Data analyses
Generalized Mixed-Effects Linear Models were chosen assuming binomial family and logit link function to investigate how the selection of a nest-site (1, presence of nest vs 0, absence of nest) was influenced by four of the variables measured. These were: water depth, vegetation height, offshore distance of the nest, and grazing intensity. The identity of the pair of nests was included as a random intercept in the models to control for potential non-independence of paired nests. Test for multi-collinearity (using the Variance Inflation Factor, VIF) and over-dispersion (computing the parameter Φ) were performed in all models, and predictor variables were log-transformed for normalization.

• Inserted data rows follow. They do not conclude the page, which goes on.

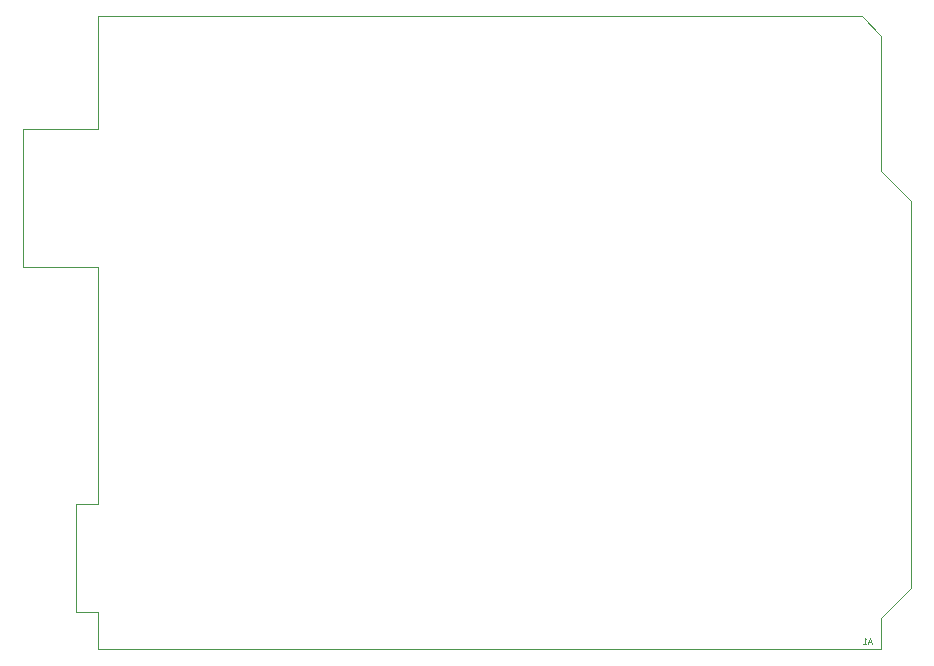
<source format=gbr>
%TF.GenerationSoftware,KiCad,Pcbnew,(7.0.0-0)*%
%TF.CreationDate,2023-03-13T18:12:38+01:00*%
%TF.ProjectId,tmc2209_devboard,746d6332-3230-4395-9f64-6576626f6172,rev?*%
%TF.SameCoordinates,Original*%
%TF.FileFunction,Legend,Bot*%
%TF.FilePolarity,Positive*%
%FSLAX46Y46*%
G04 Gerber Fmt 4.6, Leading zero omitted, Abs format (unit mm)*
G04 Created by KiCad (PCBNEW (7.0.0-0)) date 2023-03-13 18:12:38*
%MOMM*%
%LPD*%
G01*
G04 APERTURE LIST*
%ADD10C,0.125000*%
%ADD11C,0.120000*%
G04 APERTURE END LIST*
D10*
%TO.C,A1*%
X107857141Y-75040833D02*
X107619046Y-75040833D01*
X107904760Y-75183690D02*
X107738094Y-74683690D01*
X107738094Y-74683690D02*
X107571427Y-75183690D01*
X107142856Y-75183690D02*
X107428570Y-75183690D01*
X107285713Y-75183690D02*
X107285713Y-74683690D01*
X107285713Y-74683690D02*
X107333332Y-74755119D01*
X107333332Y-74755119D02*
X107380951Y-74802738D01*
X107380951Y-74802738D02*
X107428570Y-74826547D01*
D11*
X36030000Y-31600000D02*
X42380000Y-31600000D01*
X36030000Y-43280000D02*
X36030000Y-31600000D01*
X40480000Y-63350000D02*
X42380000Y-63350000D01*
X40480000Y-72490000D02*
X40480000Y-63350000D01*
X42380000Y-22070000D02*
X107030000Y-22070000D01*
X42380000Y-31600000D02*
X42380000Y-22070000D01*
X42380000Y-43280000D02*
X36030000Y-43280000D01*
X42380000Y-63350000D02*
X42380000Y-43280000D01*
X42380000Y-72490000D02*
X40480000Y-72490000D01*
X42380000Y-75670000D02*
X42380000Y-72490000D01*
X107030000Y-22070000D02*
X108680000Y-23720000D01*
X108680000Y-23720000D02*
X108680000Y-35150000D01*
X108680000Y-35150000D02*
X111220000Y-37690000D01*
X108680000Y-73000000D02*
X108680000Y-75670000D01*
X108680000Y-75670000D02*
X42380000Y-75670000D01*
X111220000Y-37690000D02*
X111220000Y-70460000D01*
X111220000Y-70460000D02*
X108680000Y-73000000D01*
%TD*%
M02*

</source>
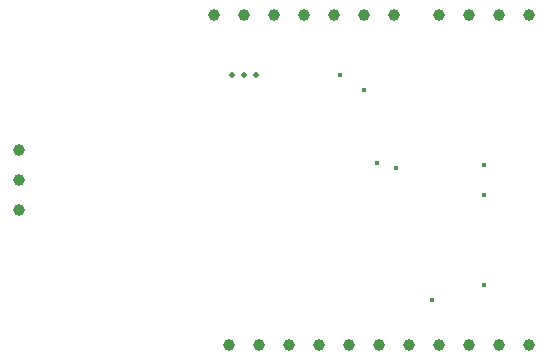
<source format=gbr>
%TF.GenerationSoftware,KiCad,Pcbnew,7.0.8*%
%TF.CreationDate,2025-03-19T21:09:48+05:30*%
%TF.ProjectId,stm32_pcb_design,73746d33-325f-4706-9362-5f6465736967,rev?*%
%TF.SameCoordinates,Original*%
%TF.FileFunction,Plated,1,2,PTH,Drill*%
%TF.FilePolarity,Positive*%
%FSLAX46Y46*%
G04 Gerber Fmt 4.6, Leading zero omitted, Abs format (unit mm)*
G04 Created by KiCad (PCBNEW 7.0.8) date 2025-03-19 21:09:48*
%MOMM*%
%LPD*%
G01*
G04 APERTURE LIST*
%TA.AperFunction,ViaDrill*%
%ADD10C,0.400000*%
%TD*%
%TA.AperFunction,ComponentDrill*%
%ADD11C,0.500000*%
%TD*%
%TA.AperFunction,ComponentDrill*%
%ADD12C,1.000000*%
%TD*%
G04 APERTURE END LIST*
D10*
X138975500Y-87668306D03*
X140970000Y-88900000D03*
X142082701Y-95092701D03*
X143660049Y-95564549D03*
X146740500Y-106680000D03*
X151130000Y-95250000D03*
X151130000Y-97790000D03*
X151130000Y-105410000D03*
D11*
%TO.C,SW1*%
X129810000Y-87630000D03*
X130810000Y-87630000D03*
X131810000Y-87630000D03*
D12*
%TO.C,PORTC*%
X111760000Y-93995000D03*
X111760000Y-96535000D03*
X111760000Y-99075000D03*
%TO.C,PORTB*%
X128270000Y-82550000D03*
%TO.C,PORTA*%
X129540000Y-110490000D03*
%TO.C,PORTB*%
X130810000Y-82550000D03*
%TO.C,PORTA*%
X132080000Y-110490000D03*
%TO.C,PORTB*%
X133350000Y-82550000D03*
%TO.C,PORTA*%
X134620000Y-110490000D03*
%TO.C,PORTB*%
X135890000Y-82550000D03*
%TO.C,PORTA*%
X137160000Y-110490000D03*
%TO.C,PORTB*%
X138430000Y-82550000D03*
%TO.C,PORTA*%
X139700000Y-110490000D03*
%TO.C,PORTB*%
X140970000Y-82550000D03*
%TO.C,PORTA*%
X142240000Y-110490000D03*
%TO.C,PORTB*%
X143510000Y-82550000D03*
%TO.C,PORTA*%
X144780000Y-110490000D03*
%TO.C,SWD*%
X147310000Y-82550000D03*
%TO.C,PORTA*%
X147320000Y-110490000D03*
%TO.C,SWD*%
X149850000Y-82550000D03*
%TO.C,PORTA*%
X149860000Y-110490000D03*
%TO.C,SWD*%
X152390000Y-82550000D03*
%TO.C,PORTA*%
X152400000Y-110490000D03*
%TO.C,SWD*%
X154930000Y-82550000D03*
%TO.C,PORTA*%
X154940000Y-110490000D03*
M02*

</source>
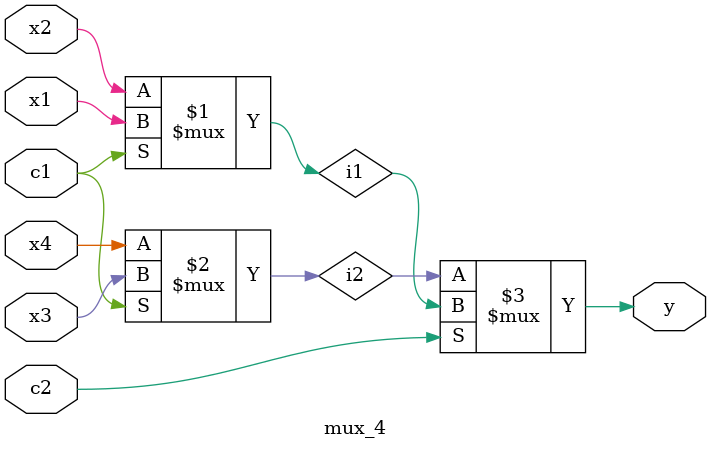
<source format=v>

module mux_4(x1,x2,x3,x4,c1,c2,y);

//i/o ports
input x1,x2,x3,x4,c1,c2;
output y;

//interconnecting wire
wire i1,i2;

//assign stage one
assign i1 = c1 ? x1 : x2;
assign i2 = c1 ? x3 : x4; 

//assign stage two
assign y = c2 ? i1 : i2;

//end module
endmodule


</source>
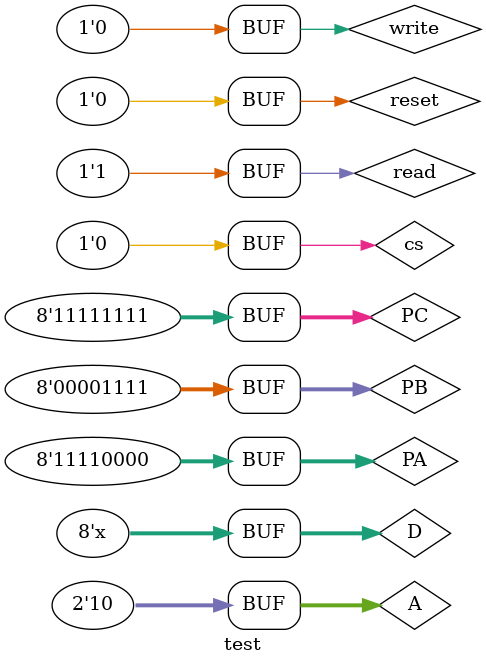
<source format=v>
`timescale 1ns / 1ps

module test;

	// Inputs
	reg write;
	reg read;
	reg cs;
	reg reset;
	reg [1:0] A;

	// Bidirs
	wire [7:0] D;
	wire [7:0] PA;
	wire [7:0] PB;
	wire [7:0] PC;

	// Instantiate the (DUT)
	ppi_8255 dut (
		.D(D), 
		.PA(PA), 
		.PB(PB), 
		.PC(PC), 
		.write(write), 
		.read(read), 
		.cs(cs), 
		.reset(reset), 
		.A_in(A)
	);

	assign D = (!read && write ) ? 8'b1000_0000 : 8'bzzzz_zzzz ; //write in D and output on ports
	assign PA =(read && !write )? 8'b1111_0000 : 8'bzzzz_zzzz;
	assign PB =  (read && !write)? 8'b0000_1111 : 8'bzzzz_zzzz;
	assign PC = (read && !write && A==2'b10)? 8'b1111_1111 : 8'bzzzz_zzzz;


	initial begin
	
		// read control word	
		cs =  0;
		reset = 0;
		A = 2'b11;

		//Write Controls
		read = 0;
		write = 1;

		#10;
		// Write on port A
		A = 2'b00;
		#10;

		//Write on port B
		A = 2'b01;
		#10;

		//Write on port C
		A = 2'b10;
		#10;

		// read from ports
		read = 1;
		write = 0;

		A = 2'b00;
		#10;

		A = 2'b01;
		#10;

		A = 2'b10;
	end
      
endmodule


</source>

An information-theoretic approach was used to examine the importance of each predictor variable (Burnham & Anderson, 2002). The full model including the four variables (i.e., water depth, vegetation height, offshore distance of the nest and grazing intensity) was compared against simpler models with all possible combination of predictor variables (random factor and intercept always included) using the Akaike Information Criterion corrected for small sample sizes (AICc; Burnham & Anderson, 2002). Interaction and quadratic terms were not included in the analyses because no prior hypotheses justify including these terms, and the small sample size limits the capacity of inferring complex interactions between predictor variables. The significance values of the predictor variables in the best candidate model (i.e., the one with the lowest AICc) were then computed using Type III Wald chi-square test. Wald test helps to find out if explanatory variables in a model are significant (i.e. if they add something to the model) (Glen, 2020). Mixed-effect models were fitted using the R package blme (Chung et al., 2013) in R v3.5.3 (R Core Team, 2019).
Google Earth Pro was used to approximate distances between any two neighbouring territorial pairs within a group of nests in each of the three sections of the lake.